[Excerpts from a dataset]
---------------
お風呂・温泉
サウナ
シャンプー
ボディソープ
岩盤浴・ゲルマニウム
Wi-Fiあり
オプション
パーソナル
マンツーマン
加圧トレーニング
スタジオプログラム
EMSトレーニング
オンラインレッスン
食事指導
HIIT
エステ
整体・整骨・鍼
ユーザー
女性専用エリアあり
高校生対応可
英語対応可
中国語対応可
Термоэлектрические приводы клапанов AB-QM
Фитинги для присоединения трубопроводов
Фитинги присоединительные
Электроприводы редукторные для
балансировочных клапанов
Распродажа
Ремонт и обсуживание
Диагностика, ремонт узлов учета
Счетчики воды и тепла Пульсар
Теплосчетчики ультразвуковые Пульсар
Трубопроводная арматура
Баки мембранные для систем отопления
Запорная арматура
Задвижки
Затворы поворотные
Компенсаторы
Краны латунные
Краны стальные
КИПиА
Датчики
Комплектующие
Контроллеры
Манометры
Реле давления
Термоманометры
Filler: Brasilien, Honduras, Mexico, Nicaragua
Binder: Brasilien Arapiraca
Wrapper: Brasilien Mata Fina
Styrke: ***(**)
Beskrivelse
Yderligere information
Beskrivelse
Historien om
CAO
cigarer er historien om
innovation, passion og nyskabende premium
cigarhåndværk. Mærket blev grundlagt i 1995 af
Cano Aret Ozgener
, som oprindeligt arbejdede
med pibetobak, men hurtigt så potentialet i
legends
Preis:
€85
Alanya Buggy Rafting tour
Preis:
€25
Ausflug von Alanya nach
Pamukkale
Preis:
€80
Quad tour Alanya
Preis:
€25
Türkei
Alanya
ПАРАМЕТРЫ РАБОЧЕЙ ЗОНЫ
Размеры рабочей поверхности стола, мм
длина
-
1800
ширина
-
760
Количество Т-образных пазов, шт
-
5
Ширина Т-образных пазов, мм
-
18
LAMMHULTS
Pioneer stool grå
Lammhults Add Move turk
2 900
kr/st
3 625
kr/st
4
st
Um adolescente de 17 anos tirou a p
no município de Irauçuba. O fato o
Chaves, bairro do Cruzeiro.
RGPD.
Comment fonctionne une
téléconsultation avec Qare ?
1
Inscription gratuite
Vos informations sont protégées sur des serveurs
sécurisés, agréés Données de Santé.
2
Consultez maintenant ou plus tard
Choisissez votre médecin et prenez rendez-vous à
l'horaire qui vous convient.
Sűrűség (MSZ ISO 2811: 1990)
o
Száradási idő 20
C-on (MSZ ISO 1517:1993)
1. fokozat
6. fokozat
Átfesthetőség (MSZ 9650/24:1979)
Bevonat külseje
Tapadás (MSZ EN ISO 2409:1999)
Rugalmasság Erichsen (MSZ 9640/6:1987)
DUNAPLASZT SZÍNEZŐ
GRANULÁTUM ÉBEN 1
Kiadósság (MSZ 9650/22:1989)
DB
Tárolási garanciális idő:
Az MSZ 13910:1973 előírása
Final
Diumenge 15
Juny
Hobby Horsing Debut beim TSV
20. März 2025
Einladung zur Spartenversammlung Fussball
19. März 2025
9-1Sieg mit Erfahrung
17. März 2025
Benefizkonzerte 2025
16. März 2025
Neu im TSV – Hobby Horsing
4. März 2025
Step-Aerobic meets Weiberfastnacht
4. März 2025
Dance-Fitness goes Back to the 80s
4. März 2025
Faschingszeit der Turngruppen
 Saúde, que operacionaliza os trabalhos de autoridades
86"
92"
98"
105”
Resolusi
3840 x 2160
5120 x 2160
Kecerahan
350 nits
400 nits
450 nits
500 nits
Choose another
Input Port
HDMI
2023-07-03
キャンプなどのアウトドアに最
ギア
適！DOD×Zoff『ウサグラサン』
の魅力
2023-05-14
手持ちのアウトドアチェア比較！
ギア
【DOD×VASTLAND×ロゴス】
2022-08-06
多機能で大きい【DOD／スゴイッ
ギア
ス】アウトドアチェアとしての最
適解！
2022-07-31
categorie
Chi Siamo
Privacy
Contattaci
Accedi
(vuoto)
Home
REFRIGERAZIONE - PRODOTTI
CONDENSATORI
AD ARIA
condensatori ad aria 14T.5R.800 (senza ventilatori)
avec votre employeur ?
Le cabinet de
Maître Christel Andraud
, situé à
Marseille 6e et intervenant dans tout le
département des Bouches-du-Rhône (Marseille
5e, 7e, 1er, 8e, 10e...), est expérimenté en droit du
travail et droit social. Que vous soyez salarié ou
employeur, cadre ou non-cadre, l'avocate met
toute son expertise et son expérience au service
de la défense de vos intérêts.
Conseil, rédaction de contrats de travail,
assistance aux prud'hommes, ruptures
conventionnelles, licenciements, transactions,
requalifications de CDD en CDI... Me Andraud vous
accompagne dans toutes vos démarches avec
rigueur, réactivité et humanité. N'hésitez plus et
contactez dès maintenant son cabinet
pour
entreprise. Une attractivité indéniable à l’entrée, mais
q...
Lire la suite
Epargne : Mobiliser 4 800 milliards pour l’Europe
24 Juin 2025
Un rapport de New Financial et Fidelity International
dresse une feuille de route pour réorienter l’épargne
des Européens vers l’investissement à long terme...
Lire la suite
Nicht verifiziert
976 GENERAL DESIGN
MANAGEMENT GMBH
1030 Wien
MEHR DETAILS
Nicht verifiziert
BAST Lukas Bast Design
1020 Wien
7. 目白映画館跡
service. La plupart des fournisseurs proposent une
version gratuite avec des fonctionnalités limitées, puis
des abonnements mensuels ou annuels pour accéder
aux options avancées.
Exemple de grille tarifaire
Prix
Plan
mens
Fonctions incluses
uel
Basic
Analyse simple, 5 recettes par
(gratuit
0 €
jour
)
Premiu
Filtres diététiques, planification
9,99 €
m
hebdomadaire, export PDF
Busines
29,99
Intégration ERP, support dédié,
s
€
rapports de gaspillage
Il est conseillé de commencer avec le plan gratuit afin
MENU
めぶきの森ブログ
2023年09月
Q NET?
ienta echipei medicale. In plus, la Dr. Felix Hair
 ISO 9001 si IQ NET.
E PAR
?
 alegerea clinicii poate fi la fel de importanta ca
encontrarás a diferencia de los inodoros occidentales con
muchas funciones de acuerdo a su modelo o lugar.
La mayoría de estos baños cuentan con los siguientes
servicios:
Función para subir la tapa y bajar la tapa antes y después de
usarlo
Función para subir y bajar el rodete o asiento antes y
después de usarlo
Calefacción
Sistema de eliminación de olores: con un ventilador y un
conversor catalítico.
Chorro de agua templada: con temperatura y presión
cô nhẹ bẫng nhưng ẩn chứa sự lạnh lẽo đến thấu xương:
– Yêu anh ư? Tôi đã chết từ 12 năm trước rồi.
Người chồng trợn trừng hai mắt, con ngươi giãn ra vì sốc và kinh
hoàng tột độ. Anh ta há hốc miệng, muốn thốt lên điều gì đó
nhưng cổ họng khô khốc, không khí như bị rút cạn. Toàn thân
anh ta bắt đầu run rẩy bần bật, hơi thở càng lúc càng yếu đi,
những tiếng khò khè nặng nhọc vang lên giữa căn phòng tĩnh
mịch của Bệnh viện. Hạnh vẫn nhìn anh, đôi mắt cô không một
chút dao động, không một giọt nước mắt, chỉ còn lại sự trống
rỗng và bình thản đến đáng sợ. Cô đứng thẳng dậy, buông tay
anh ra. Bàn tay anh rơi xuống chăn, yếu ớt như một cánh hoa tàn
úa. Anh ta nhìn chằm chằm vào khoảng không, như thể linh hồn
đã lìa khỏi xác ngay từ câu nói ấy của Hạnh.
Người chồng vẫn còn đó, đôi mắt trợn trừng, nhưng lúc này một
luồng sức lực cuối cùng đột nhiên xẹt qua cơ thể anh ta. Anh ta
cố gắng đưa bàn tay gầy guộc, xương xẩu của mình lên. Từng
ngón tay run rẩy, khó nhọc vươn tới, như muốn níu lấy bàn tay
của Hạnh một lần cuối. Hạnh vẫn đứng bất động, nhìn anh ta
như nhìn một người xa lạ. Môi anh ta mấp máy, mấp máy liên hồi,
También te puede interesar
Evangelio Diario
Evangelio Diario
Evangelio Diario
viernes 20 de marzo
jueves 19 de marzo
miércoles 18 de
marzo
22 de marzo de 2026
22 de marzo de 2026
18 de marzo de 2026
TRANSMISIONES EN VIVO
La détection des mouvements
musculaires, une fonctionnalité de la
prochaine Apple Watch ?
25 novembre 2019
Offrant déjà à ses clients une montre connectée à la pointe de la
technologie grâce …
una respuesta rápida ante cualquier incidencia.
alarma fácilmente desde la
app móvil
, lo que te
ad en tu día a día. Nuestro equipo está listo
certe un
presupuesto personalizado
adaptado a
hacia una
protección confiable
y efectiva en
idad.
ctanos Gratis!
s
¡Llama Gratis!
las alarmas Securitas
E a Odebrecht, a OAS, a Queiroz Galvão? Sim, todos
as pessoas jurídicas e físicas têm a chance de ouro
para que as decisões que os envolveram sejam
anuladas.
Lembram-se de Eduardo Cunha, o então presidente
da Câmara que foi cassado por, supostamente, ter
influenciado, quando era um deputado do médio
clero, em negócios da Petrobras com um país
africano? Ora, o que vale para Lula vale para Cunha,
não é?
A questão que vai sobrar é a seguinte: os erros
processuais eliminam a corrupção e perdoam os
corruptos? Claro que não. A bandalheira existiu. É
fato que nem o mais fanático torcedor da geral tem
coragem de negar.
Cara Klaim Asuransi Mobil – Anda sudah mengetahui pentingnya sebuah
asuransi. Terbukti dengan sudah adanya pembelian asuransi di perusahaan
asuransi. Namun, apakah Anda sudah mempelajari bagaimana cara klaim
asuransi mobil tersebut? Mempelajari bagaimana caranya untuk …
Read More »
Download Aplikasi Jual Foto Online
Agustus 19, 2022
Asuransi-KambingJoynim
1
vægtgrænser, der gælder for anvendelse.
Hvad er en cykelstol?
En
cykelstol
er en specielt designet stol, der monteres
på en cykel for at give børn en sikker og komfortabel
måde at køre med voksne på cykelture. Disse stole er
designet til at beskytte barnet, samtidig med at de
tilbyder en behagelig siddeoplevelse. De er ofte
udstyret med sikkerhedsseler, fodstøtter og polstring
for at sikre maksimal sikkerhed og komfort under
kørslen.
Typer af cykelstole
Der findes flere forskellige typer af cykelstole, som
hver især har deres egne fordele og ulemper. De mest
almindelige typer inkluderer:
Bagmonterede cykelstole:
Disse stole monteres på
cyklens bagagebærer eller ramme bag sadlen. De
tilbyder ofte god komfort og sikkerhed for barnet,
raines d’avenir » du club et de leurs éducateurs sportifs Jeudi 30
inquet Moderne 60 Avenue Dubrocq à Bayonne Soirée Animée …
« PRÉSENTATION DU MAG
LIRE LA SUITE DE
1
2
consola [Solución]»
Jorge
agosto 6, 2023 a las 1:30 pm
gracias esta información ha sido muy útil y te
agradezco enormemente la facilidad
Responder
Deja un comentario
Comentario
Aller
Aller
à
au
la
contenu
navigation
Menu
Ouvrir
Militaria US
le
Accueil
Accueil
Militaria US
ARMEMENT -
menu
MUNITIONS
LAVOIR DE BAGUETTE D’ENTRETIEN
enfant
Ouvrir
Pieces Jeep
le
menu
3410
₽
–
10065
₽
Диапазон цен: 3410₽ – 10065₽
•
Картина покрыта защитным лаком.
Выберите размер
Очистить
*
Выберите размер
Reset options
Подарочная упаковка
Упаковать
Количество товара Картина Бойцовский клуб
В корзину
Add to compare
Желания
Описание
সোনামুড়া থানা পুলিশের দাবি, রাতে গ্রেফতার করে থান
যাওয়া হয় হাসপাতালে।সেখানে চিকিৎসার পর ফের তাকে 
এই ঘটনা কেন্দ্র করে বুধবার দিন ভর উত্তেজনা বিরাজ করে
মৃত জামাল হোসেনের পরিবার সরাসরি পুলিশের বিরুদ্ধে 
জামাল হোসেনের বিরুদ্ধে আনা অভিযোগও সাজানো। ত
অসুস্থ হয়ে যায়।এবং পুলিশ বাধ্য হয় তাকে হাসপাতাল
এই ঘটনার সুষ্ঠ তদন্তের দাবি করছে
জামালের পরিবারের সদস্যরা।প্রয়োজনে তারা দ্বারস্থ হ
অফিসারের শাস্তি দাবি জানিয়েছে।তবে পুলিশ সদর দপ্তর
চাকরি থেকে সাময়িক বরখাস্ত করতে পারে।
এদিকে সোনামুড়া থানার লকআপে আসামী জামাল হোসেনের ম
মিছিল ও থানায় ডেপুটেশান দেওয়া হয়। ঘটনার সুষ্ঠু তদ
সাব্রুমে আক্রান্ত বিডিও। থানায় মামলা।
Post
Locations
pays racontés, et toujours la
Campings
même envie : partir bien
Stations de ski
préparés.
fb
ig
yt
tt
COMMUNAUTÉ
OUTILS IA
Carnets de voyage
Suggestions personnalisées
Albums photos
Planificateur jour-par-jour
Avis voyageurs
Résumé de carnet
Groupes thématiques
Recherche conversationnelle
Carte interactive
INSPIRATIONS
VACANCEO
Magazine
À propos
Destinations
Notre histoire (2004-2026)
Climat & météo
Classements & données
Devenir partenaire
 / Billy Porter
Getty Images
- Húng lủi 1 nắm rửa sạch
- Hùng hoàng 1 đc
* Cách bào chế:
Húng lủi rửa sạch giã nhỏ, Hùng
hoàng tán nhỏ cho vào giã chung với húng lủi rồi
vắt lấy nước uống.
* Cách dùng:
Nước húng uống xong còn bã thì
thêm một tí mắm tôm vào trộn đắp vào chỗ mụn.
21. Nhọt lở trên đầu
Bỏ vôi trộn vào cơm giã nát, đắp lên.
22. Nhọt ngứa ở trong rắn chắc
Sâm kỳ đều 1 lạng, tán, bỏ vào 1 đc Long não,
---------------
= Required work =
Write out everything from the start of the records down to the line containing "Диагностика, ремонт узлов учета", including both ends.

= Solution to this exercise =
お風呂・温泉
サウナ
シャンプー
ボディソープ
岩盤浴・ゲルマニウム
Wi-Fiあり
オプション
パーソナル
マンツーマン
加圧トレーニング
スタジオプログラム
EMSトレーニング
オンラインレッスン
食事指導
HIIT
エステ
整体・整骨・鍼
ユーザー
女性専用エリアあり
高校生対応可
英語対応可
中国語対応可
Термоэлектрические приводы клапанов AB-QM
Фитинги для присоединения трубопроводов
Фитинги присоединительные
Электроприводы редукторные для
балансировочных клапанов
Распродажа
Ремонт и обсуживание
Диагностика, ремонт узлов учета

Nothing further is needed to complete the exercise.